= Brief =
A faithful transcription is wanted of the lines from the top of the material through the line that holds "FIGURE 5 | Evolution", both ends included, leaving out the pictures.

= Supplied data =
-=-=-

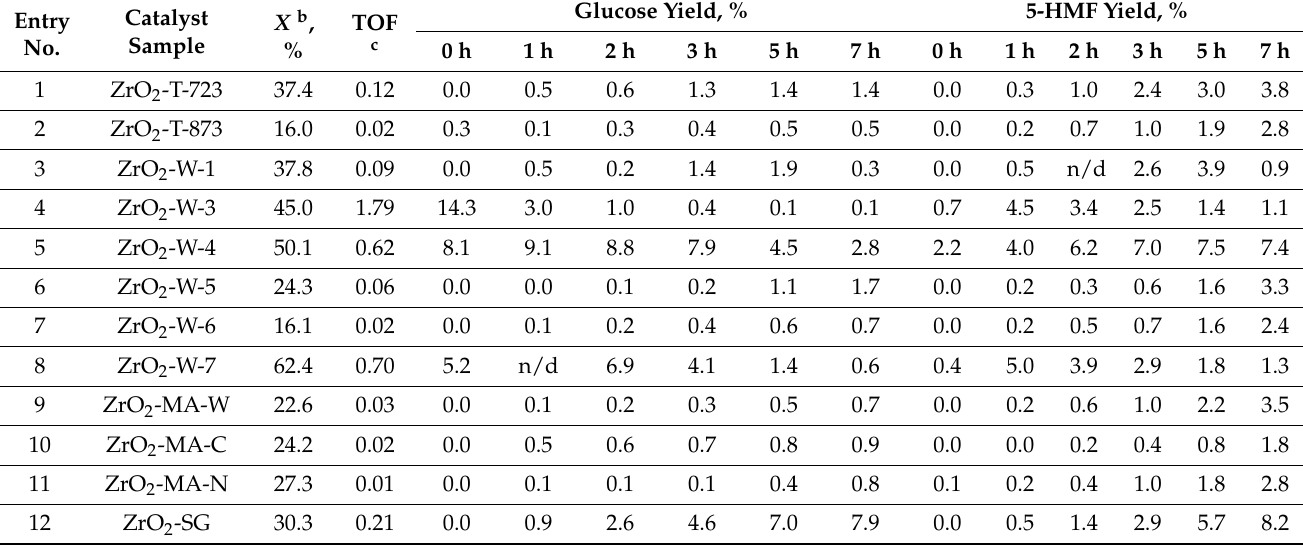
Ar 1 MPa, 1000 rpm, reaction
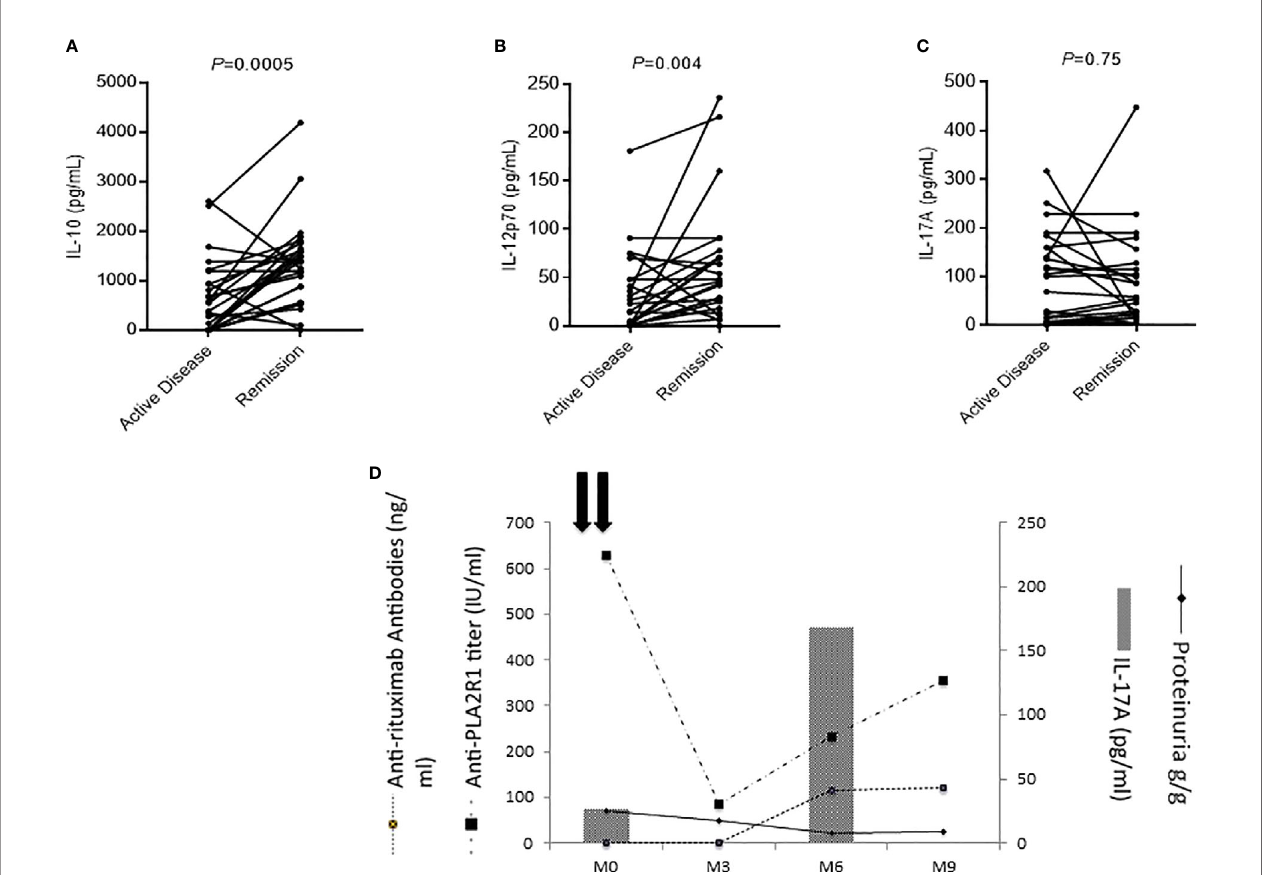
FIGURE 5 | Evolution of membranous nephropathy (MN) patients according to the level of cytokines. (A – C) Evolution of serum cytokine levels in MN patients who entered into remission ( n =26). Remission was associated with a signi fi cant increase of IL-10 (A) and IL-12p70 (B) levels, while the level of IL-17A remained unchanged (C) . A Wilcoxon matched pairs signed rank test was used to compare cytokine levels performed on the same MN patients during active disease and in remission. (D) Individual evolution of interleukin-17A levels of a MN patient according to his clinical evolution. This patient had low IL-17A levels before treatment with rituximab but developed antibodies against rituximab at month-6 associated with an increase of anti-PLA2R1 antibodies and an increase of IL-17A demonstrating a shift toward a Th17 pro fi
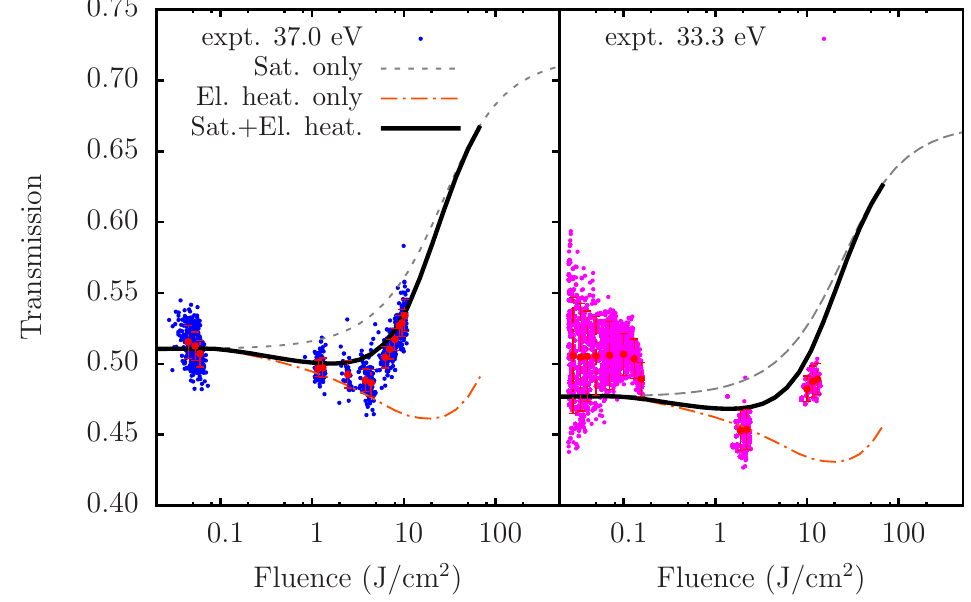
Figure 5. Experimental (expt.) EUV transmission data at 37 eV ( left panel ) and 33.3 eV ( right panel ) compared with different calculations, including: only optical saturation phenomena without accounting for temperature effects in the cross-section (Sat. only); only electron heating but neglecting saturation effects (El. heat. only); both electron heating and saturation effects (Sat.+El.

-=-=-

= Task output =
Ar 1 MPa, 1000 rpm, reaction
FIGURE 5 | Evolution of membranous nephropathy (MN) patients according to the level of cytokines. (A – C) Evolution of serum cytokine levels in MN patients who entered into remission ( n =26). Remission was associated with a signi fi cant increase of IL-10 (A) and IL-12p70 (B) levels, while the level of IL-17A remained unchanged (C) . A Wilcoxon matched pairs signed rank test was used to compare cytokine levels performed on the same MN patients during active disease and in remission. (D) Individual evolution of interleukin-17A levels of a MN patient according to his clinical evolution. This patient had low IL-17A levels before treatment with rituximab but developed antibodies against rituximab at month-6 associated with an increase of anti-PLA2R1 antibodies and an increase of IL-17A demonstrating a shift toward a Th17 pro fi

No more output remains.